Why the recent change? I don’t know. But I do know that, in general, there are more writer/directors than there ever have been where the Oscar race is concerned.
In the era of the expanded ballot — 2009 to now — how many screenplay nominees are also Best Picture nominees:
Original:
2009-4/5
2010-4/5
2011-2/5
2012-3/5
2013-4/5
2014-3/5
2015-2/5
2016-3/5
2017-4/5
2018-4/5
Adapted:
2009-4/5
2010-5/5
2011-3/5
2012-5/5
2013-4/5
2014-4/5
2015-4/5
2016-5/5
2017-1/5
2018-2/5
Despite outliers of the last two years, the adapted category by far has had more Best Picture contenders than original screenplays. Which makes sense, considering the writing might be honored overall more so than the movie – like The Big Sick or First Reformed. BUT in the past two years, films have shown up here that we can assume might have gotten in for Best Picture if voters had ten nomination slots and not five.
Original Screenplay
There is, as expected, an abundance of original screenplays this year that look like nomination material, and not as many adapted. Of those that are also written or co-written by their directors, there are:
Original:
Once Upon a Time in Hollywood, Quentin Tarantino
1917, Sam Mendes, Krysty Wilson-Cairns
Marriage Story, Noah Baumbach
Parasite, Bong Joon-Ho, Jin Won Han
Uncut Gems, The Safdie brothers plus Ronald Bronstein
The Farewell, Lulu Wang
The Report, Scott Z Burns
Last Black Man in San Francisco, Joe Talbot, Jimmie Fails
Adapted:
Jojo Rabbit, Taika Waititi
Little Women, Greta Gerwig
Joker, Todd Phillips, Scott Silver
Hustlers, Lorene Scafaria
Motherless Brooklyn, Edward Norton
Just Mercy, Destin Daniel Cretton and Andrew Lanham
And filling out the original category with writers who didn’t direct:
Richard Jewell, Billy Ray
Dolemite is My Name, Scott Alexander, Larry Karaszewski
Waves, Trey Edward Shultz
Ford V. Ferrari, Jez Butterworth, John-Henry Butterworth
Rocketman, Lee Hall
Queen & Slim, Lena Waithe
Late Night, Mindy Kaling
The Farewell, Lulu Wang
And adapted:
The Irishman, Steve Zaillian
Beautiful Day in the Neighborhood, Micah Fitzerman-Blue, Noah Harpster
The Two Popes, Anthony McCarten
The Banker, David Lewis Smith, Stan Younger
Booksmart, Sarah Haskins, Susanna Fogel, Katie Silberman
It doesn’t take a genius to see that original is packed way too full and adapted has slightly more wiggle room.
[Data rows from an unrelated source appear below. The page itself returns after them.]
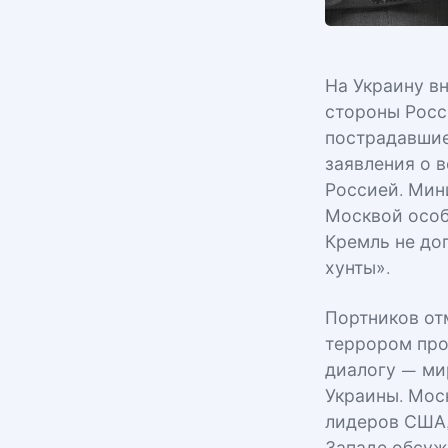
На Украину в
стороны Росс
пострадавшие
заявления о 
Россией. Мин
Москвой особ
Кремль не до
хунты».
Портников от
террором про
диалогу — ми
Украины. Мос
лидеров США,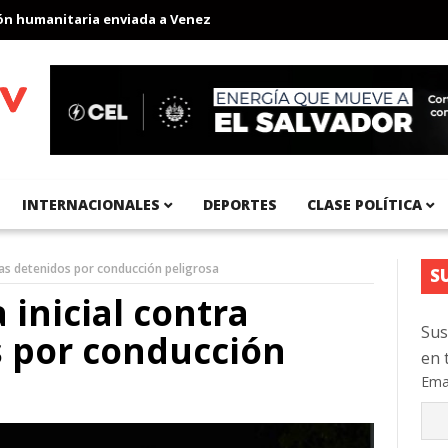
umanitaria enviada a Venezuela
Aeropuerto Internacional del Pa
INTERNACIONALES
DEPORTES
CLASE POLÍTICA
icías detenidos por conducción peligrosa
S
 inicial contra
Sus
s por conducción
en 
Ema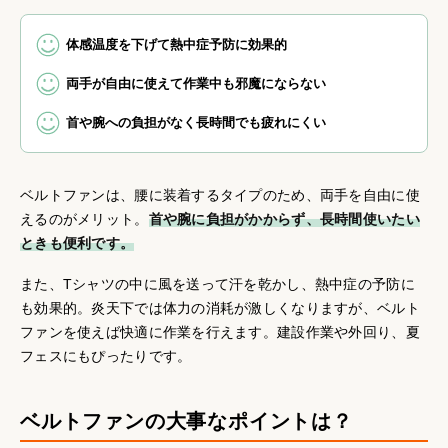
体感温度を下げて熱中症予防に効果的
両手が自由に使えて作業中も邪魔にならない
首や腕への負担がなく長時間でも疲れにくい
ベルトファンは、腰に装着するタイプのため、両手を自由に使
えるのがメリット。
首や腕に負担がかからず、長時間使いたい
ときも便利です。
また、Tシャツの中に風を送って汗を乾かし、熱中症の予防に
も効果的。炎天下では体力の消耗が激しくなりますが、ベルト
ファンを使えば快適に作業を行えます。建設作業や外回り、夏
フェスにもぴったりです。
ベルトファンの大事なポイントは？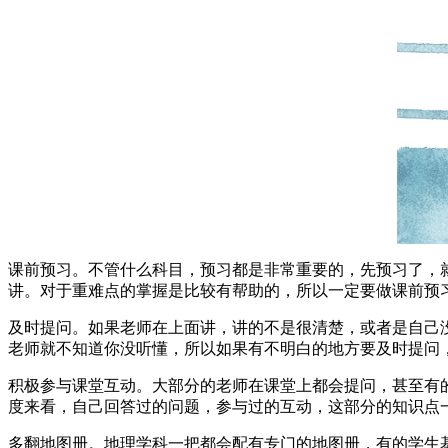
课前预习。不管什么科目，预习都是非常重要的，先预习了，
讲。对于重难点的掌握是比较有帮助的，所以一定要做课前预
及时提问。如果老师在上面讲，讲的不是很清楚，或者是自己
老师就不知道你没听懂，所以如果有不明白的地方要及时提问
积极参与课堂互动。大部分的老师在课堂上都会提问，甚至有
度来看，自己回答过的问题，参与过的互动，这部分的知识点
多翻地图册。地理学科一把都会配有专门的地图册，有的学生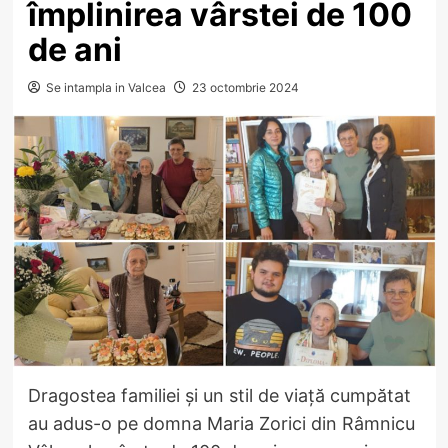
împlinirea vârstei de 100
de ani
Se intampla in Valcea
23 octombrie 2024
Dragostea familiei și un stil de viață cumpătat
au adus-o pe domna Maria Zorici din Râmnicu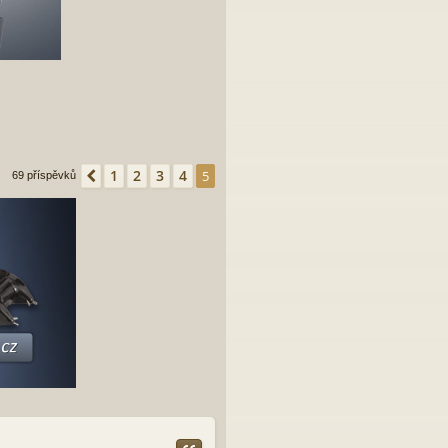
1
2
3
4
Předchozí
5
69 příspěvků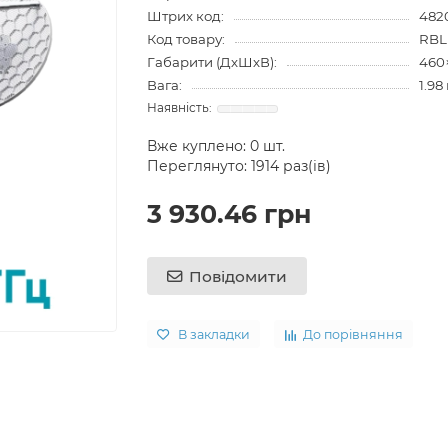
Штрих код:
482
Код товару:
RBL
Габарити (ДхШхВ):
460
Вага:
1.98
Вже куплено:
0
шт.
Переглянуто: 1914 раз(ів)
3 930.46 грн
Повідомити
В закладки
До порівняння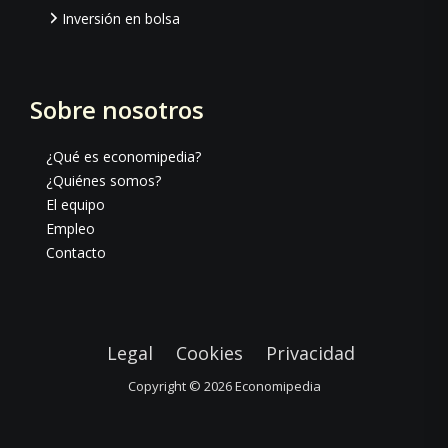
Inversión en bolsa
Sobre nosotros
¿Qué es economipedia?
¿Quiénes somos?
El equipo
Empleo
Contacto
Legal
Cookies
Privacidad
Copyright © 2026
Economipedia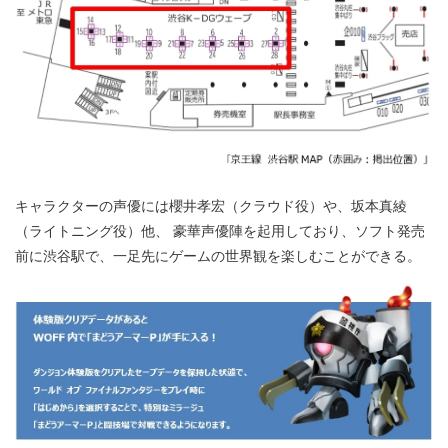
キャラクターの声優には櫻井孝宏（クラウド役）や、坂本真綾
（ライトニング役）他、 豪華声優陣を起用しており、ソフト発売
前に渋谷駅で、一足先にゲームの世界観を楽しむことができる。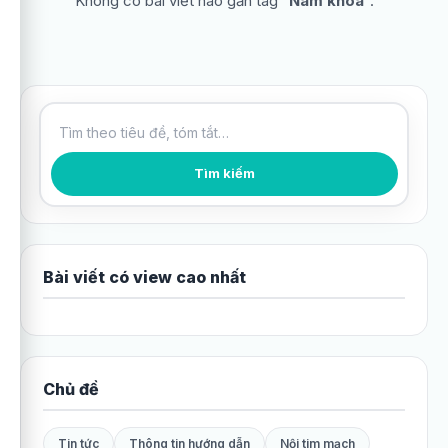
Không có bài viết nào gắn tag “
Nam khoa
”.
Tìm kiếm bài viết
Tìm kiếm
Bài viết có view cao nhất
Chủ đề
Tin tức
Thông tin hướng dẫn
Nội tim mạch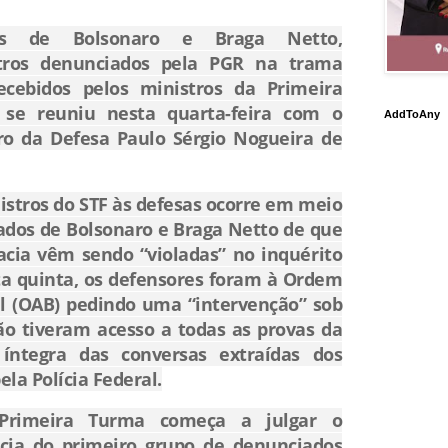
s de Bolsonaro e Braga Netto,
tros denunciados pela PGR na trama
ecebidos pelos ministros da Primeira
se reuniu nesta quarta-feira com o
AddToAny
ro da Defesa Paulo Sérgio Nogueira de
stros do STF às defesas ocorre em meio
ados de Bolsonaro e Braga Netto de que
acia vêm sendo “violadas” no inquérito
ta quinta, os defensores foram à Ordem
l (OAB) pedindo uma “intervenção” sob
o tiveram acesso a todas as provas da
 íntegra das conversas extraídas dos
la Polícia Federal.
a Primeira Turma começa a julgar o
cia do primeiro grupo de denunciados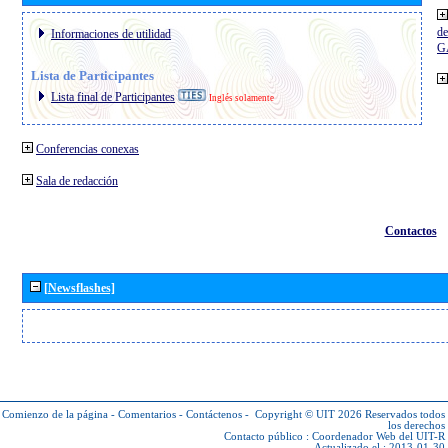
de
Informaciones de utilidad
G
Lista de Participantes
Lista final de Participantes
Inglés solamente
Conferencias conexas
Sala de redacción
Contactos
[Newsflashes]
Comienzo de la página
-
Comentarios
-
Contáctenos
-
Copyright © UIT 2026
Reservados todos
los derechos
Contacto público :
Coordenador Web del UIT-R
Actualizado el : 2013-01-30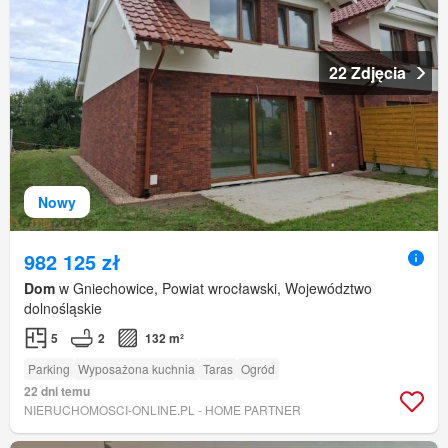
22 Zdjęcia
Nowy
982 125 zł
Dom
w Gniechowice, Powiat wrocławski, Województwo
dolnośląskie
5
2
132 m²
Parking
Wyposażona kuchnia
Taras
Ogród
22 dni temu
NIERUCHOMOSCI-ONLINE.PL - HOME PARTNER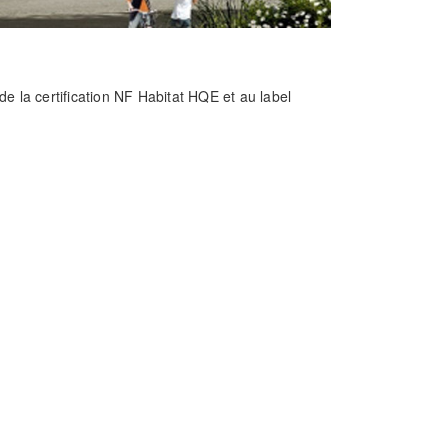
e la certification NF Habitat HQE et au label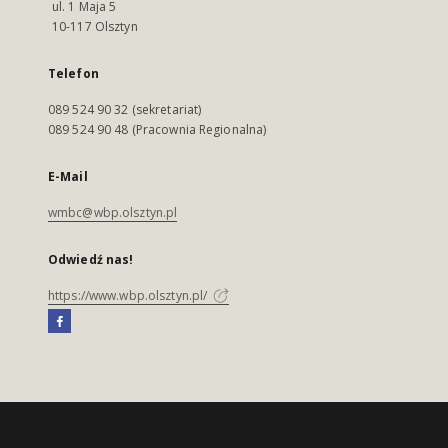
ul. 1 Maja 5
10-117 Olsztyn
Telefon
089 524 90 32 (sekretariat)
089 524 90 48 (Pracownia Regionalna)
E-Mail
wmbc@wbp.olsztyn.pl
Odwiedź nas!
https://www.wbp.olsztyn.pl/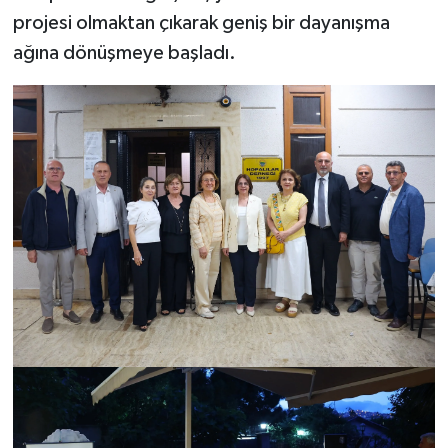
projesi olmaktan çıkarak geniş bir dayanışma
ağına dönüşmeye başladı.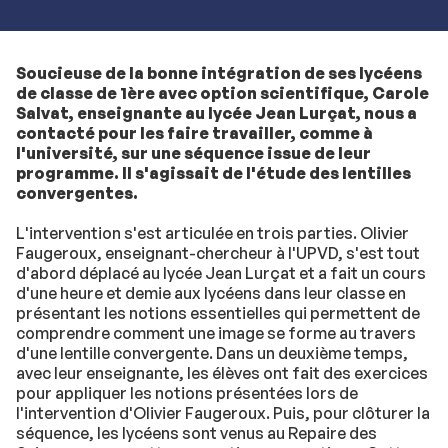
Soucieuse de la bonne intégration de ses lycéens
de classe de 1ère avec option scientifique, Carole
Salvat, enseignante au lycée Jean Lurçat, nous a
contacté pour les faire travailler, comme à
l'université, sur une séquence issue de leur
programme. Il s'agissait de l'étude des lentilles
convergentes.
L'intervention s'est articulée en trois parties. Olivier
Faugeroux, enseignant-chercheur à l'UPVD, s'est tout
d'abord déplacé au lycée Jean Lurçat et a fait un cours
d'une heure et demie aux lycéens dans leur classe en
présentant les notions essentielles qui permettent de
comprendre comment une image se forme au travers
d'une lentille convergente. Dans un deuxième temps,
avec leur enseignante, les élèves ont fait des exercices
pour appliquer les notions présentées lors de
l'intervention d'Olivier Faugeroux. Puis, pour clôturer la
séquence, les lycéens sont venus au Repaire des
Right away you can see how screenplay might look, give or take:
Original
Once Upon a Time in Hollywood, Quentin Tarantino
1917, Sam Mendes, Krysty Wilson-Cairns
Marriage Story, Noah Baumbach
Dolemite is My Name, Scott Alexander, Larry Karaszewski
Parasite, Bong Joon-Ho, Jin Won Han
Adapted
Jojo Rabbit, Taika Waititi
Little Women, Greta Gerwig
The Irishman, Steve Zaillian
The Two Popes, Anthony McCarten
Beautiful Day in the Neighborhood, Micah Fitzerman-Blue, Noah Harpster
We are still quite a ways away from locking any of this down. This is merely a starting point. But Joker, being in the adapted category, might have a better shot at getting a nod than it would in the original category. It’s too soon to know for sure on that one.